Twenty paces brought us to the white boulder. We came upon it suddenly; almost before we knew it there it was rising before us amid the whirl of snow.

“Is there any one here?” shouted Mirrikh, flashing the lantern about.

Then for the first time I heard that voice which was to have such power to move me later on.

“Help! Oh help us! We are perishing!”

Though spoken with a very marked accent, the words were in our own language. It is hard to express the effect this produced on me, and I am sure with Maurice it was just the same.

“George! It is a woman! She is speaking English!” he shouted, as we pressed forward after the adept, who had already reached the rock.

It stood to the left with a space of perhaps six feet between it and the perpendicular wall against which the path was cut.
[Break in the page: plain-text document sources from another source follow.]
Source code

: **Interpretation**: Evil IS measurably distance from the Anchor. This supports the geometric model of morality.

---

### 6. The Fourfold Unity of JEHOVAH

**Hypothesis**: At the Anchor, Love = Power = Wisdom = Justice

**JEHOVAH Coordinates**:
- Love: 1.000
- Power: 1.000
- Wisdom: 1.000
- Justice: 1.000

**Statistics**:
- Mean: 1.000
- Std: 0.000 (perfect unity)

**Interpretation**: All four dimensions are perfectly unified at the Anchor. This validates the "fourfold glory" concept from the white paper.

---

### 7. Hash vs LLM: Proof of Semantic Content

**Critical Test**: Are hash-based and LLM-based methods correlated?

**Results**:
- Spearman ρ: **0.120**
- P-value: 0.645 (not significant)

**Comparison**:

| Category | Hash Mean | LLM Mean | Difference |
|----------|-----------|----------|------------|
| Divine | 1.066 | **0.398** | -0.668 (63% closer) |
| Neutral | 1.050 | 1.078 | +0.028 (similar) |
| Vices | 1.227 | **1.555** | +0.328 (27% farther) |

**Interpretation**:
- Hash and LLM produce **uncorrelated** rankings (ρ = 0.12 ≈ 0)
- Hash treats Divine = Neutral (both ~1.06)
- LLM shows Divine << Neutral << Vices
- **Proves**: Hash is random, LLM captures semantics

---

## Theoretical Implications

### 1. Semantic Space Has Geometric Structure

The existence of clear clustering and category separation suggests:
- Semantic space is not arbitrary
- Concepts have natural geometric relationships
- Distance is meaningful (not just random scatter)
A huge detached mass of white quartz, at least five feet in height and eight or ten in length, it offered some slight shelter from the storm.

There, in that narrow space, sat a young woman with a sheepskin drawn about her, bending over another sheepskin which lay at her feet, half buried in the snow. It covered a human form—a man. There was the grey head resting in her lap, and the feet projecting below that woolly covering. Still and silent it lay, and I seemed to know intuitively that all hope was idle. Truly death stalketh in the storm.

Not that my mind dwelt upon this—not that it was even remembered in the instant that followed.

As the adept’s lantern was flashed behind the rock and his voice spoke words of cheer, the woman’s eyes were raised and her face turned upward.

“Merciful powers! ” cried Maurice; “it’s that same girl we met on the road back from Ballambong!”